(Data items)

• • • • • • •

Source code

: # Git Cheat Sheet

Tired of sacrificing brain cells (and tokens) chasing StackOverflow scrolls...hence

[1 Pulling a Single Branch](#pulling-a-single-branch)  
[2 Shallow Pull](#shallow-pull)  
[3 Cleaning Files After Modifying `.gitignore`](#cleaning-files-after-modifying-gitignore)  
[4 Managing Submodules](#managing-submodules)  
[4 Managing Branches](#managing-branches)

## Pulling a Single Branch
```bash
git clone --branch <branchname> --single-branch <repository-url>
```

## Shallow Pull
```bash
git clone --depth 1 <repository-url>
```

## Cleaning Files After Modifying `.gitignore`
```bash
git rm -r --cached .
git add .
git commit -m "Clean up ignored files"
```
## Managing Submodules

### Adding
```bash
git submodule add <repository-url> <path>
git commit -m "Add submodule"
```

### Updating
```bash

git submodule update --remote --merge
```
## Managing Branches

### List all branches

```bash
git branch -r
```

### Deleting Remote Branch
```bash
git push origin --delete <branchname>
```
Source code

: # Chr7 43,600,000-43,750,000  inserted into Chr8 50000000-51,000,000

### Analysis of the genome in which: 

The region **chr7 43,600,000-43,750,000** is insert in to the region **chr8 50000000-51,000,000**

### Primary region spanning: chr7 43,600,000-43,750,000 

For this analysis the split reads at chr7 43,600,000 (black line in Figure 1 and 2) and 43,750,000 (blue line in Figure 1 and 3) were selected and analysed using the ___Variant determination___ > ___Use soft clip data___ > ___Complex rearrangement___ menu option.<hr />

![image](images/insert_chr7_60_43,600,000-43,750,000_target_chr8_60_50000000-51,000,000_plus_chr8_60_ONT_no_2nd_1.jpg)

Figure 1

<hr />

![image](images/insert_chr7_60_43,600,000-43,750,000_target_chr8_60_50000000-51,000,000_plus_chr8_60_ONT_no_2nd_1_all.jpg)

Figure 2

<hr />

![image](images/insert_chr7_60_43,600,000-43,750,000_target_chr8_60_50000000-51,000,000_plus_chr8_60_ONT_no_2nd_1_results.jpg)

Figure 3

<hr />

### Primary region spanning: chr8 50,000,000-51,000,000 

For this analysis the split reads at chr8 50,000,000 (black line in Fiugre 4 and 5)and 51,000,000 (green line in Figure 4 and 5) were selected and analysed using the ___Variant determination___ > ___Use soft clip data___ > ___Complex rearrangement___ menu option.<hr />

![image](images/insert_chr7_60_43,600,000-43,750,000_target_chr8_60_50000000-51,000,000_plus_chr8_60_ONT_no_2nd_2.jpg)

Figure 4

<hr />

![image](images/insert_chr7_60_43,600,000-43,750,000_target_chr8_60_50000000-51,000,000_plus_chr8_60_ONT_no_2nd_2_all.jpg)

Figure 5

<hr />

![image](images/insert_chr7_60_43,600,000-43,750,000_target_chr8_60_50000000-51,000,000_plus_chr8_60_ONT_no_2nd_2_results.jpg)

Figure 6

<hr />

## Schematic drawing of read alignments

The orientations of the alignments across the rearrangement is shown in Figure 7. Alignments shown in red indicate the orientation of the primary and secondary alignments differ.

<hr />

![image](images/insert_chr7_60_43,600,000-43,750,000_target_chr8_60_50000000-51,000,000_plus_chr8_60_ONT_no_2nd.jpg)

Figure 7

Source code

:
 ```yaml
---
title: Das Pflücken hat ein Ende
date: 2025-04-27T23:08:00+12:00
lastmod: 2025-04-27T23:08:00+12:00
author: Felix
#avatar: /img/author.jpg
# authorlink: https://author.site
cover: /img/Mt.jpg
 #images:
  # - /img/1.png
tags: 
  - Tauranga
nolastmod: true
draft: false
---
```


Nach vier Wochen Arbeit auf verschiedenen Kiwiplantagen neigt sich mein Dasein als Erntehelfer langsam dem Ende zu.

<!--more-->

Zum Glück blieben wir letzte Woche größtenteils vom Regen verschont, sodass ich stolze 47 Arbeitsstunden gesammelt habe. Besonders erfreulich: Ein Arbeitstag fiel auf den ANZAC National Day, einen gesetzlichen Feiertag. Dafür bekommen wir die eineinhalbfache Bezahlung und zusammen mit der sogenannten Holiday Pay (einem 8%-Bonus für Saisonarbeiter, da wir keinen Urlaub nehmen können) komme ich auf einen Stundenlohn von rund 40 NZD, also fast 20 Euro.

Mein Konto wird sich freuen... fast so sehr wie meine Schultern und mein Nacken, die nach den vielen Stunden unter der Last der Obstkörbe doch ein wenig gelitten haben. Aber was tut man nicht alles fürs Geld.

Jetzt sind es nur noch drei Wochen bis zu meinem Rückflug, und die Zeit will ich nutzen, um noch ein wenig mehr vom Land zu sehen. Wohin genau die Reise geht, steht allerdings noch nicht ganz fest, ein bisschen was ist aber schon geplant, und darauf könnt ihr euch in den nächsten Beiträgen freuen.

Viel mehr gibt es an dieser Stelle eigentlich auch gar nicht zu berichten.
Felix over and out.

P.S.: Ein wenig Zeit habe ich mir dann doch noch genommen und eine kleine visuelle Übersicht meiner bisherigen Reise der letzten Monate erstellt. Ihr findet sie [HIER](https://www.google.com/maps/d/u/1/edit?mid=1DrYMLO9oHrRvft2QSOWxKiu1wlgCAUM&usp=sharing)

• • • • • • •

▸ **Brief**
Only one stretch of the records above is wanted: the lines between the one holding "[4 Managing Branches](#managing-branches)" and the one holding "into Chr8 50000000-51,000,000", inclusive, reproduced exactly.

▸ **Answer below**
[4 Managing Branches](#managing-branches)

## Pulling a Single Branch
```bash
git clone --branch <branchname> --single-branch <repository-url>
```

## Shallow Pull
```bash
git clone --depth 1 <repository-url>
```

## Cleaning Files After Modifying `.gitignore`
```bash
git rm -r --cached .
git add .
git commit -m "Clean up ignored files"
```
## Managing Submodules

### Adding
```bash
git submodule add <repository-url> <path>
git commit -m "Add submodule"
```

### Updating
```bash

git submodule update --remote --merge
```
## Managing Branches

### List all branches

```bash
git branch -r
```

### Deleting Remote Branch
```bash
git push origin --delete <branchname>
```
Source code

: # Chr7 43,600,000-43,750,000  inserted into Chr8 50000000-51,000,000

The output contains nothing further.